Rewrite the article on AREIT stocks from "08 December 2020" to "estate markets globally.", replacing "tumultuous" with "turbulent".

Passage for review
▼
Service Stations, Storage Units, Online Shopping and ‘The Bunnings Effect’ keep AREIT stocks afloat: BDO’s 26th Annual Survey of Australian Real Estate Investment Trusts

08 December 2020

Service stations, storage units, soaring demand for online shopping and ‘the Bunnings effect’ have allowed Australian Real Estate Investment Trusts (AREITs) stocks to show some resilience after a tumultuous year for real estate markets globally.

AREITs saw performance slumps across the board but values held for those with logistics and warehouse units servicing huge volumes of online shopping orders, and those with community assets such as caravan parks, Bunnings properties and service station assets.

The results come from the latest analysis by professional services firm BDO Australia in the 26th Annual Survey of AREITs.

BDO Australia’s AREIT specialist, Corporate Finance Partner, Sebastian Stevens, said:
“The AREIT sector was adversely impacted by the outbreak of the COVID-19 pandemic in February and March given the large exposure to retail and office categories who were impacted by mandatory lockdowns and the uptake of employees shifting to work from home arrangements.”

“The financial consequences of COVID19 has made it particularly challenging for some AREITs to deliver their usual strong performance,” he said.

“It’s certainly a case of not all AREITs being created equal, with the pandemic having a varying impact across the three main market sectors: retail; office; and industrial.

“The Industrial category delivered the only positive return over the 12 months to 30 June 2020, generating 1.4 per cent (FY19: 56.2 per cent). The Retail category was the poorest performing, delivering a negative 36.5 per cent return – more than double that of the previous year (FY19: negative 12.7 per cent).

“After a number of years of strong performance based on growing rents, high demand and high occupancy rates, the office category took a hit. Amidst the uncertainty, A-REITs paused investment decisions with *research showing that transactions to Q3 2020 totalled only $4.3 billion, 75% down from the corresponding quarter in 2019. Further highlighting Office REIT weaknesses was that industrial transactions outpaced Office transactions, the first time this has occurred in almost a decade.”

The S&P/ASX A-REIT 200 Index returned negative 22.1 per cent in FY20, underperforming the broader market index (S&P/ASX 200 Index) by negative 11.3 per cent.

The median premium/discount to Net Tangible Assets (NTA) for A-REIT’s in FY20 was negative 13%. This discount to NTA has been driven by the impact of COVID-19 depressing both shareholder returns and property valuations across the sector.
▲
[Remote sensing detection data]
▼
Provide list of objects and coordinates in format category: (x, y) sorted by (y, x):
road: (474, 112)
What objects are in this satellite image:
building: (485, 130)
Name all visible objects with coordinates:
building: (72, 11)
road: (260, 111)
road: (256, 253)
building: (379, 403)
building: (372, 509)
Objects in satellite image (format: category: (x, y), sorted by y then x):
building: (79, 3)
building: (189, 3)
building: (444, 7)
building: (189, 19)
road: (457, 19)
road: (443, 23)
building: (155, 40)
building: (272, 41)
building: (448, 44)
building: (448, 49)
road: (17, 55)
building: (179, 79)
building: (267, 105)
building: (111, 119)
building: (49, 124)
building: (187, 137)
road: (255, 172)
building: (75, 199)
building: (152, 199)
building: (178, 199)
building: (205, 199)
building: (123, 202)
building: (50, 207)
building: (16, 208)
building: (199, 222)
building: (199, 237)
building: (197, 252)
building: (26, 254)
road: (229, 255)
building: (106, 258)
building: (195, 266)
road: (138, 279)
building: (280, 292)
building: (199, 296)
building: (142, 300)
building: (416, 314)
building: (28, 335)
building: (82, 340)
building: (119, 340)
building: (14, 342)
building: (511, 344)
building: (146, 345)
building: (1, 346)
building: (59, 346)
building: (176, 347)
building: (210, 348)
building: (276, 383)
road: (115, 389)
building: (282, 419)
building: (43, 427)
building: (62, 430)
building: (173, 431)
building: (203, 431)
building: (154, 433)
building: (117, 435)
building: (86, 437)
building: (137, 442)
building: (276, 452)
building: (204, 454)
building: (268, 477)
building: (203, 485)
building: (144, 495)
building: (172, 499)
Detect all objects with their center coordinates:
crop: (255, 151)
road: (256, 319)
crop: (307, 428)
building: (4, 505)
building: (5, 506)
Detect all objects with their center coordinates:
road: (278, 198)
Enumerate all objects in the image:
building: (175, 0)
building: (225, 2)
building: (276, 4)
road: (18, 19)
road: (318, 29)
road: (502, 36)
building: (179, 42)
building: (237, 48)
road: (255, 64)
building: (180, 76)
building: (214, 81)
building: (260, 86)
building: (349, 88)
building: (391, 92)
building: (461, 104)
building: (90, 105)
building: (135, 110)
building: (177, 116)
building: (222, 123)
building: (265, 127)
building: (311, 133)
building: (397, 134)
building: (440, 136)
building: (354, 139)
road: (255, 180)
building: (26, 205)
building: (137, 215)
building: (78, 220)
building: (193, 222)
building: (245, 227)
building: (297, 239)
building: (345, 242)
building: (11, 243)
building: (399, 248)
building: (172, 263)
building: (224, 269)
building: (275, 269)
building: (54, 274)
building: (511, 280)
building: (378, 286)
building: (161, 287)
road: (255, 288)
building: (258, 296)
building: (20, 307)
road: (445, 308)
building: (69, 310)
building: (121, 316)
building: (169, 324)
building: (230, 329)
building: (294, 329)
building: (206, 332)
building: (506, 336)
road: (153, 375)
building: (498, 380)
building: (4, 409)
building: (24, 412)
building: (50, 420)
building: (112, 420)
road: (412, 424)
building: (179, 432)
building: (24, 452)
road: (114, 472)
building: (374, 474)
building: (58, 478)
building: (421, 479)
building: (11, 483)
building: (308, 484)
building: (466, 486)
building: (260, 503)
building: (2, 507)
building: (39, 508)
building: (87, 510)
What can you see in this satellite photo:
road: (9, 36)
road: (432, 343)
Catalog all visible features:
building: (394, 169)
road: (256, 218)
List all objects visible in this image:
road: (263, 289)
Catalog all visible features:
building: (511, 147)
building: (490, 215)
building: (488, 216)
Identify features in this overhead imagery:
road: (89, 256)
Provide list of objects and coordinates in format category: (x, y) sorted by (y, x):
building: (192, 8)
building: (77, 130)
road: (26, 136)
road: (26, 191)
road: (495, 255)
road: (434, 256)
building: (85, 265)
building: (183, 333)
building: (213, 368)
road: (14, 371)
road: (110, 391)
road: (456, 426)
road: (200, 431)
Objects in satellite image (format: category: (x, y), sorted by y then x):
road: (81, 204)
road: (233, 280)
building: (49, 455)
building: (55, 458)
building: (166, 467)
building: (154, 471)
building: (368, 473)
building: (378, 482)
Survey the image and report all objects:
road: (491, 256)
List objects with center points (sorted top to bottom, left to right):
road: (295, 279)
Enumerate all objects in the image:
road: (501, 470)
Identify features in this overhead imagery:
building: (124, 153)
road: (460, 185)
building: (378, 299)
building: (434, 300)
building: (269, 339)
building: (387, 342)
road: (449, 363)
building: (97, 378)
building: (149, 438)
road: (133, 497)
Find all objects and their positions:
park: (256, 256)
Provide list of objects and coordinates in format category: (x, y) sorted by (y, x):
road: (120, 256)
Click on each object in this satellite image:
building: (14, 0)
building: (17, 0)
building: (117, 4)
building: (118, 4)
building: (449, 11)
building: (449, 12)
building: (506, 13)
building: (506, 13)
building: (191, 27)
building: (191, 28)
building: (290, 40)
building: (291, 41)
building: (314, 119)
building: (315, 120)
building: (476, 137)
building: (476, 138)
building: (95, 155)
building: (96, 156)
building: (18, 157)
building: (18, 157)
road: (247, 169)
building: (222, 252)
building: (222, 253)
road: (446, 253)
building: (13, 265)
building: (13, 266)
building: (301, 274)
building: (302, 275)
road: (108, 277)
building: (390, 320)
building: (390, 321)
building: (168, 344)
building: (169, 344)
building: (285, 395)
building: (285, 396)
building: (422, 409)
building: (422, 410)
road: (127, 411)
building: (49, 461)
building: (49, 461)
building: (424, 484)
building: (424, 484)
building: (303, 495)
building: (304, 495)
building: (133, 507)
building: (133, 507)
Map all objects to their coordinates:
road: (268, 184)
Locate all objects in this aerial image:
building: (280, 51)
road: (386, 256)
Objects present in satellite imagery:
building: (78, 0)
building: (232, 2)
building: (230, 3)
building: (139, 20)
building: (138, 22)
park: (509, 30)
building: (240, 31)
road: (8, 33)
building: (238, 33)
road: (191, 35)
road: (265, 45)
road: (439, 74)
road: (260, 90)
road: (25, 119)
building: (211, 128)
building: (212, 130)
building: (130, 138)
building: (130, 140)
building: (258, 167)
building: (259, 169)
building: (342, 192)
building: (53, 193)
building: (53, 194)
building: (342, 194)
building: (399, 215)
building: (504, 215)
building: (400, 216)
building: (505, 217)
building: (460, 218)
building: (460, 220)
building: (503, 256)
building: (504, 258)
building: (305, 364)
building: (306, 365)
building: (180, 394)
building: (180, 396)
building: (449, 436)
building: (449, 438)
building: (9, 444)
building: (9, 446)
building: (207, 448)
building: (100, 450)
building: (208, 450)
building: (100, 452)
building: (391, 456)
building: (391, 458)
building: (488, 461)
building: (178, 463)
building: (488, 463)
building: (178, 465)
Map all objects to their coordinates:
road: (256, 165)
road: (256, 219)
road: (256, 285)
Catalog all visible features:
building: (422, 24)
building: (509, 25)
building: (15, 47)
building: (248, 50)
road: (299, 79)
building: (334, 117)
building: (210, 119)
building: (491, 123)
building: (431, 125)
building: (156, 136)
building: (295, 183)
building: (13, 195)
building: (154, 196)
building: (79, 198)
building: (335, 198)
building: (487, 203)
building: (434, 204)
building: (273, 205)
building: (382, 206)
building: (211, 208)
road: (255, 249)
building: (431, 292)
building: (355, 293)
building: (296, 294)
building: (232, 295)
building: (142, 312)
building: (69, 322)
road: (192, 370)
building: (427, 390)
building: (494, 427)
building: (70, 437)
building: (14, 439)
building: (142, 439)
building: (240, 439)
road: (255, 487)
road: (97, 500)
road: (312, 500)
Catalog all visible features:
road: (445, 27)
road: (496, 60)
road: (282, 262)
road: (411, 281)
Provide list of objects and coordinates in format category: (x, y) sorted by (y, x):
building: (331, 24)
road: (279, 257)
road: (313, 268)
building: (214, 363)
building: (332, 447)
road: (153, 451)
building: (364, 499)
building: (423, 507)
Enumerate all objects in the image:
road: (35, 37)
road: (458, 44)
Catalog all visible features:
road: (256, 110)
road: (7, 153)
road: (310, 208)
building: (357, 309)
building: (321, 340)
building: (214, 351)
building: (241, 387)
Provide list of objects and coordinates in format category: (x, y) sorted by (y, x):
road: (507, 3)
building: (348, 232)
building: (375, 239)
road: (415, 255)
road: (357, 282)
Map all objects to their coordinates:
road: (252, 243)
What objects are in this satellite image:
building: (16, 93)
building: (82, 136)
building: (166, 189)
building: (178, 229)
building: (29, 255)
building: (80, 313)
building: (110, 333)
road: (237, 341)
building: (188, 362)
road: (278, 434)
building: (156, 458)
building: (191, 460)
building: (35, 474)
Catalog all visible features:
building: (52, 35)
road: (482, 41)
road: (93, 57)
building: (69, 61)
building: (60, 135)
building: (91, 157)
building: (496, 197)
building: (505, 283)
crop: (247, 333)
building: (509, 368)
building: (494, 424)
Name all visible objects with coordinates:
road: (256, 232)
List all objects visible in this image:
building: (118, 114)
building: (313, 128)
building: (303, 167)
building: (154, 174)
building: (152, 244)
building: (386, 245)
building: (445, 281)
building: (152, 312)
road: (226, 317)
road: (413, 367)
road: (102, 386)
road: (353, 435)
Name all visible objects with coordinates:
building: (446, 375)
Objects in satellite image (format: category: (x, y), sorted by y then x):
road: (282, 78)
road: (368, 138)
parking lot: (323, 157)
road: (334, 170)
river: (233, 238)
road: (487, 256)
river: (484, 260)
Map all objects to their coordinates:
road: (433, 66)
▲
Finished task
08 December 2020

Service stations, storage units, soaring demand for online shopping and ‘the Bunnings effect’ have allowed Australian Real Estate Investment Trusts (AREITs) stocks to show some resilience after a turbulent year for real estate markets globally.